Pick out every line of the listing that contains the word "ankle", and copy each one in full. Matches must have the same uppercase and lowercase letters.

▬▬▬▬▬▬

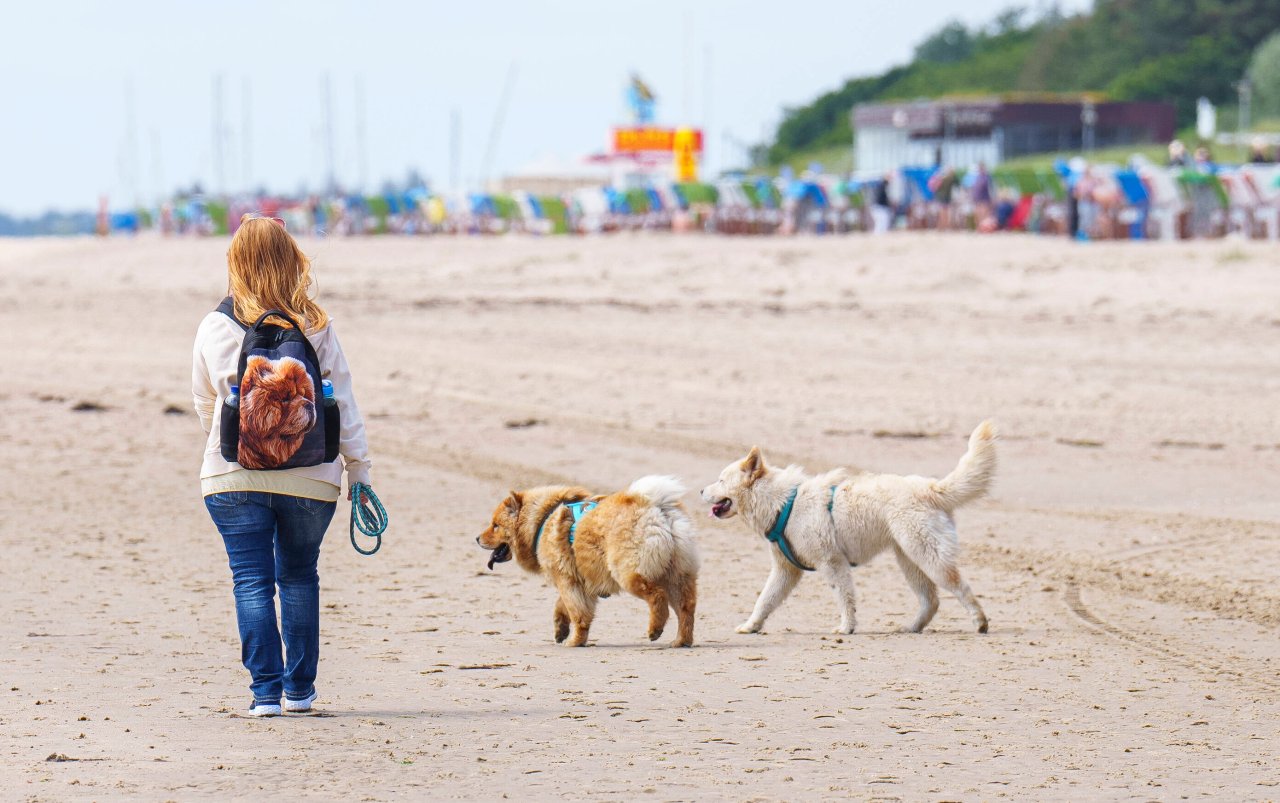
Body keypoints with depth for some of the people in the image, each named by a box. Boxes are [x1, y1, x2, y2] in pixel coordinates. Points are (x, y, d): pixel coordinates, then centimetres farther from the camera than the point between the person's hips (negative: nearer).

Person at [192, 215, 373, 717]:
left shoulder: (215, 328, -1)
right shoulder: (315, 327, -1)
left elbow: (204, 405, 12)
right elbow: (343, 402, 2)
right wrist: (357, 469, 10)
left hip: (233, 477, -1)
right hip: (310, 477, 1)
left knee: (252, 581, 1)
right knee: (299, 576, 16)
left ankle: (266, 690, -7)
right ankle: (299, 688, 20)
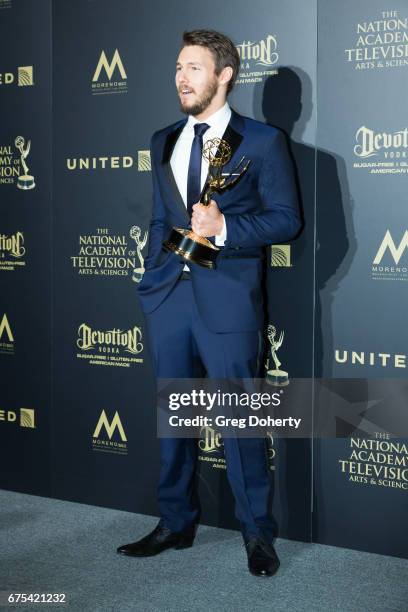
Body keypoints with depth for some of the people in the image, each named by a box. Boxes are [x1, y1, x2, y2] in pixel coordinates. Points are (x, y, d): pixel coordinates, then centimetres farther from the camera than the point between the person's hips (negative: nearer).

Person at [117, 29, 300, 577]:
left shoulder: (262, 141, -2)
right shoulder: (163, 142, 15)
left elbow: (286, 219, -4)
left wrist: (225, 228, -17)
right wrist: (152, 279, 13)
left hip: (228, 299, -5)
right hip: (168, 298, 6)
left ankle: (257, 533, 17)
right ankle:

▬▬▬▬▬▬

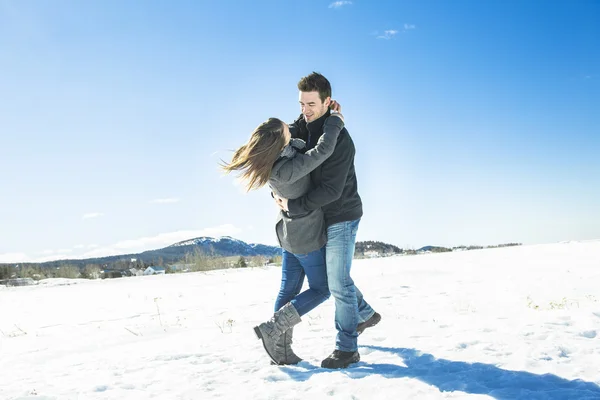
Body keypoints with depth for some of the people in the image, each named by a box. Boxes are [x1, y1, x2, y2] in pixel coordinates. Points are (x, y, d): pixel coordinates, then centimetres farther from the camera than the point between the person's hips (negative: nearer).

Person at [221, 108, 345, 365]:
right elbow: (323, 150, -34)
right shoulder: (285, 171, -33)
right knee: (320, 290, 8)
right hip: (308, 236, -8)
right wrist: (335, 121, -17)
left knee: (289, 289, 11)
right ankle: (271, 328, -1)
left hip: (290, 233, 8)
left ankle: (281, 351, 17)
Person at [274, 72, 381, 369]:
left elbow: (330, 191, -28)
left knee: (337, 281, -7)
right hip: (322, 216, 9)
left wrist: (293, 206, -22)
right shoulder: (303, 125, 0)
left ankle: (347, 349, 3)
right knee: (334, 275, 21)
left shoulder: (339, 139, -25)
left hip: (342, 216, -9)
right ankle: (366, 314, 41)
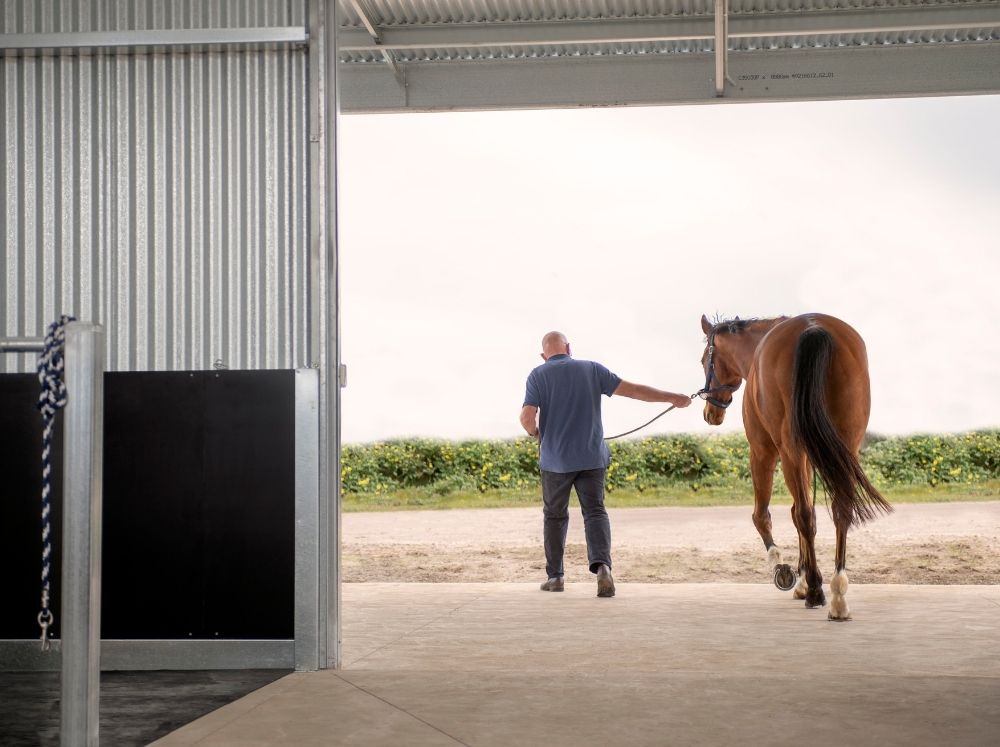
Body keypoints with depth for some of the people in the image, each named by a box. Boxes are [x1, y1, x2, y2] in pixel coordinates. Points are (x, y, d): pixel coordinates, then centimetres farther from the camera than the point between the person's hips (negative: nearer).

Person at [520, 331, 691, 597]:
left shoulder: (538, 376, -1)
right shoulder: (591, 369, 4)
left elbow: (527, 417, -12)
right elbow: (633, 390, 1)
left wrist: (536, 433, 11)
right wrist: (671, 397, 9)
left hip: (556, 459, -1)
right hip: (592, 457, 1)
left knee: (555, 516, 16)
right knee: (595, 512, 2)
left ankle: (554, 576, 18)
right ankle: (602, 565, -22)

▬▬▬▬▬▬

▶ _Response below_:
left ankle: (266, 690, -7)
right ankle: (299, 688, 20)
left ankle: (257, 533, 17)
right ankle:
right ankle: (271, 328, -1)
left ankle: (281, 351, 17)
left ankle: (347, 349, 3)
right ankle: (366, 314, 41)
left ankle: (554, 576, 18)
right ankle: (602, 565, -22)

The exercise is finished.